Task inputs ::
----------
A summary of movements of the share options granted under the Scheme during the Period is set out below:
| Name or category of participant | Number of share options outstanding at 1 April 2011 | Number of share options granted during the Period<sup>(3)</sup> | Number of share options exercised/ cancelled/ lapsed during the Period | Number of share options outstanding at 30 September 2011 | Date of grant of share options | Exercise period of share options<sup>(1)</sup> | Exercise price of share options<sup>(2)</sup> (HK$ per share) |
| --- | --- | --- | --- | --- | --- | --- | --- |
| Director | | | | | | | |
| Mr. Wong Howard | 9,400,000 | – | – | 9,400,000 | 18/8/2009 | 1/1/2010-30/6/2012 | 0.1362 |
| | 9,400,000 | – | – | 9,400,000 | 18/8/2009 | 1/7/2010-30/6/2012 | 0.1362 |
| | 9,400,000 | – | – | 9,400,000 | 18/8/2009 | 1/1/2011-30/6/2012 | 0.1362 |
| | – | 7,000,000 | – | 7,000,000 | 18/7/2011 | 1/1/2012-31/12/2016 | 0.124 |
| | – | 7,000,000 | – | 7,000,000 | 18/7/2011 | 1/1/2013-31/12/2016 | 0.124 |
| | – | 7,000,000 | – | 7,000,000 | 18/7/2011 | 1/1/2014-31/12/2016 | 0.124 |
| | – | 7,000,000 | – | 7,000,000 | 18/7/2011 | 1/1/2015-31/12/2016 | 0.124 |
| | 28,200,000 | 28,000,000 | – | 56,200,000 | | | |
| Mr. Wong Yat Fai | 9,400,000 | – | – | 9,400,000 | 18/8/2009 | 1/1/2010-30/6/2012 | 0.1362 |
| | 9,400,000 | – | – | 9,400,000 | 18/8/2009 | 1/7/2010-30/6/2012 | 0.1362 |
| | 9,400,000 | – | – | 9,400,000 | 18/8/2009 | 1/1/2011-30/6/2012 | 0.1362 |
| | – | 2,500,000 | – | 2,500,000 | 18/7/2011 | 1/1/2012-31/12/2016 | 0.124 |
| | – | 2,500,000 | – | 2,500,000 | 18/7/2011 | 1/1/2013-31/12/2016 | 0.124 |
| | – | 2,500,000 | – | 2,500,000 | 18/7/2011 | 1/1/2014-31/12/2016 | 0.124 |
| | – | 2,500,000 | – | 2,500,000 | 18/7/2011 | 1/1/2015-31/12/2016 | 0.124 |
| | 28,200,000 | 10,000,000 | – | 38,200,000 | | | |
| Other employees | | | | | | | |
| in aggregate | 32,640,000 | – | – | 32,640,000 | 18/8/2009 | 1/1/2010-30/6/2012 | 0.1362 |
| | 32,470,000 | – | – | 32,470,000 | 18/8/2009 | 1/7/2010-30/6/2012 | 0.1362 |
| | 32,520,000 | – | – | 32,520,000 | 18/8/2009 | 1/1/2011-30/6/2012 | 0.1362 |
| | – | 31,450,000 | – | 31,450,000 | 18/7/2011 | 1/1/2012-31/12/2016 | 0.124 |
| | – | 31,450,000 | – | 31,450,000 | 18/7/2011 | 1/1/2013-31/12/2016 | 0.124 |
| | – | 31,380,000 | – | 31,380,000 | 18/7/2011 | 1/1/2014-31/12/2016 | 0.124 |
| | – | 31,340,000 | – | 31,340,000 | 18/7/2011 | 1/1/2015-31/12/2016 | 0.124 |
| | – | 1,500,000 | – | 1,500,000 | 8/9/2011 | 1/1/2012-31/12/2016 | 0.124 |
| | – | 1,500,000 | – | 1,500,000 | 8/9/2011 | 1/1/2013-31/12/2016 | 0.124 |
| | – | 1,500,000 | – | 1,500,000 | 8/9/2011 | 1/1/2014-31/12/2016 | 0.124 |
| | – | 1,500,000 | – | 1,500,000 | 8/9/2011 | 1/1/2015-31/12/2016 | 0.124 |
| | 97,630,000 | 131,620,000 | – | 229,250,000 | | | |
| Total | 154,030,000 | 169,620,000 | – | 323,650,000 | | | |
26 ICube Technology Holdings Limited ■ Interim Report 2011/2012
----------
Work to complete ::
Gather every line from the listing above in which the word "Wong" appears.

Task result ::
| Mr. Wong Howard | 9,400,000 | – | – | 9,400,000 | 18/8/2009 | 1/1/2010-30/6/2012 | 0.1362 |
| Mr. Wong Yat Fai | 9,400,000 | – | – | 9,400,000 | 18/8/2009 | 1/1/2010-30/6/2012 | 0.1362 |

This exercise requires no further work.